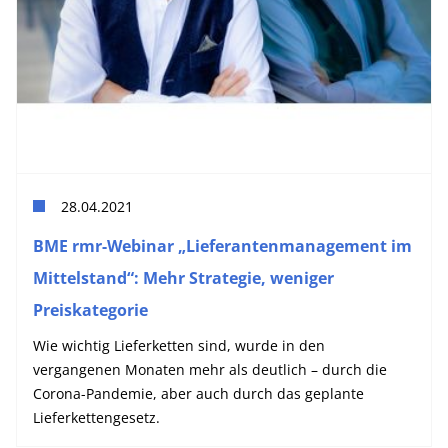
28.04.2021
BME rmr-Webinar „Lieferantenmanagement im
Mittelstand“: Mehr Strategie, weniger
Preiskategorie
Wie wichtig Lieferketten sind, wurde in den
vergangenen Monaten mehr als deutlich – durch die
Corona-Pandemie, aber auch durch das geplante
Lieferkettengesetz.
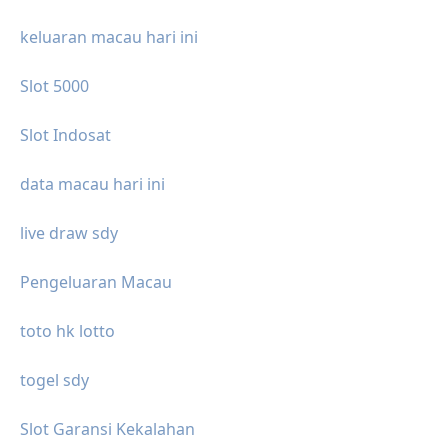
keluaran macau hari ini
Slot 5000
Slot Indosat
data macau hari ini
live draw sdy
Pengeluaran Macau
toto hk lotto
togel sdy
Slot Garansi Kekalahan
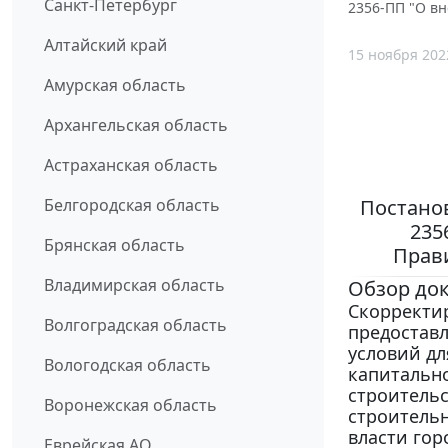
Санкт-Петербург
2356-ПП "О вн
Алтайский край
15 ноября 202
Амурская область
Архангельская область
Астраханская область
Постанов
Белгородская область
235
Брянская область
Прави
Владимирская область
Обзор до
Скорректи
Волгоградская область
предоставл
условий дл
Вологодская область
капитально
строительс
Воронежская область
строитель
власти гор
Еврейская АО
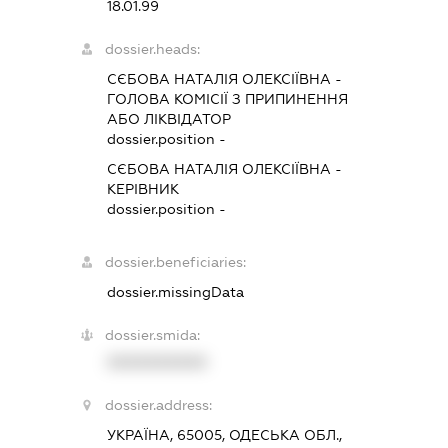
18.01.99
dossier.heads:
СЄБОВА НАТАЛІЯ ОЛЕКСІЇВНА
-
ГОЛОВА КОМІСІЇ З ПРИПИНЕННЯ
АБО ЛІКВІДАТОР
dossier.position -
СЄБОВА НАТАЛІЯ ОЛЕКСІЇВНА
-
КЕРІВНИК
dossier.position -
dossier.beneficiaries:
dossier.missingData
dossier.smida:
XXXXXXXXXX
dossier.address:
УКРАЇНА, 65005, ОДЕСЬКА ОБЛ.,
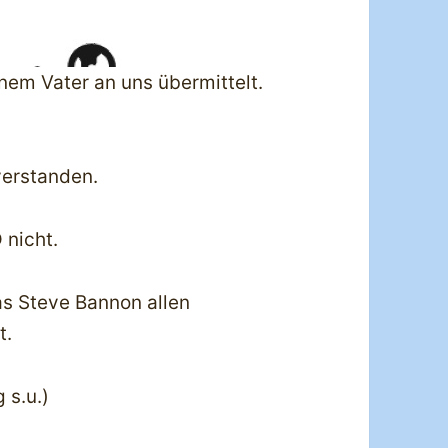
inem Vater an uns übermittelt.
verstanden.
 nicht.
as Steve Bannon allen
t.
 s.u.)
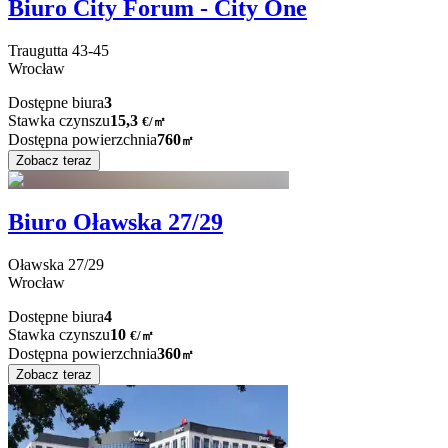
Biuro City Forum - City One
Traugutta
43-45
Wrocław
Dostępne biura
3
Stawka czynszu
15,3
€
/
㎡
Dostępna powierzchnia
760
㎡
Zobacz teraz
Biuro Oławska 27/29
Oławska
27/29
Wrocław
Dostępne biura
4
Stawka czynszu
10
€
/
㎡
Dostępna powierzchnia
360
㎡
Zobacz teraz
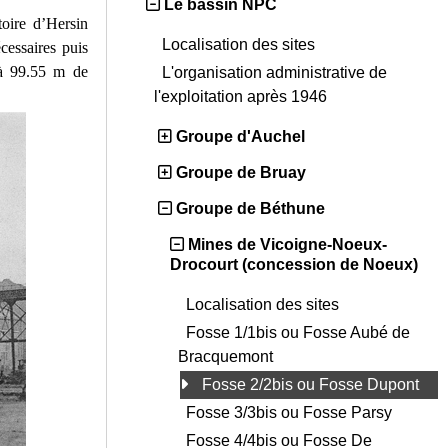
Le bassin NPC
toire d’Hersin
Localisation des sites
cessaires puis
 à 99.55 m de
L'organisation administrative de
l'exploitation après 1946
Groupe d'Auchel
Groupe de Bruay
Groupe de Béthune
Mines de Vicoigne-Noeux-
Drocourt (concession de Noeux)
Localisation des sites
Fosse 1/1bis ou Fosse Aubé de
Bracquemont
Fosse 2/2bis ou Fosse Dupont
Fosse 3/3bis ou Fosse Parsy
Fosse 4/4bis ou Fosse De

####

■ What you will do:
Extract every line from the items above that contains the word "hari". Case matters.

■ Your solution:
keluaran macau hari ini
data macau hari ini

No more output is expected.